Agentic Search for Counterfactual Recourse under Fixed LLM Budgets

Researchers propose Comp-MCTS, an AI framework that efficiently generates multiple counterfactual explanations under limited LLM budget constraints by using tree-search algorithms to allocate queries toward novel intervention directions. The approach demonstrates superior performance in producing diverse, validated counterfactuals compared to existing single-candidate and multi-candidate baselines on real-world datasets.

This research addresses a practical problem at the intersection of explainable AI and economic constraints: generating multiple actionable explanations for algorithmic decisions while minimizing expensive LLM calls. The framework tackles counterfactual recourse, which helps individuals understand what feature changes would reverse unfavorable model decisions. Rather than seeking one optimal explanation, the authors recognize that real-world stakeholders benefit from exploring multiple feasible alternatives—a constraint that becomes computationally expensive when relying on LLM-based generation and validation.

The problem has grown increasingly relevant as organizations deploy LLM-powered AI systems in high-stakes domains like credit decisions, hiring, and lending. These systems demand explainability, yet the cost of generating multiple explanations through LLM prompting creates a practical bottleneck. Comp-MCTS addresses this by framing counterfactual generation as a fixed-budget search problem, employing tree-search methods borrowed from game-playing AI to allocate LLM calls strategically.
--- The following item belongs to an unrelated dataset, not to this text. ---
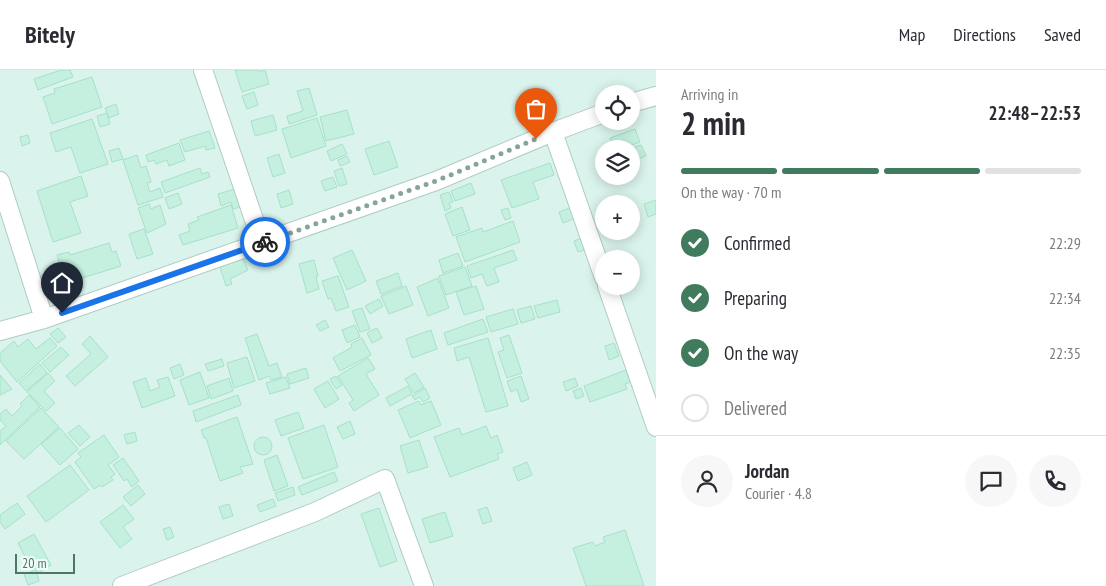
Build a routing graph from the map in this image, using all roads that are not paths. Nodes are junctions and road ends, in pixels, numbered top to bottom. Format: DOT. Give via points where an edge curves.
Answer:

The approach uses compression-guided pruning to eliminate redundant paths and focuses exploration toward genuinely novel intervention directions.

Experiments across four tabular datasets show Comp-MCTS achieves higher yield of unique, validated counterfactuals while maintaining comparable or lower oracle-evaluation costs than stronger multi-candidate baselines. This efficiency gain matters for deployment: organizations can provide users with more alternatives without proportionally increasing costs. The training-free, oracle-only design also makes the approach flexible across different model types and validation schemes, lowering implementation barriers for enterprises seeking to improve model transparency while controlling computational spending.

• →Comp-MCTS uses tree-search algorithms to efficiently generate multiple counterfactual explanations under fixed LLM-call budgets.
• →The framework outperforms single-candidate and multi-candidate baselines in yield of unique, oracle-validated counterfactuals.
• →Strategic budget allocation via compression-guided pruning reduces redundancy while exploring novel intervention directions.
• →Training-free design allows flexible deployment across different models and validation schemes.
• →Efficiency gains enable organizations to provide users more decision alternatives without proportionally increasing costs.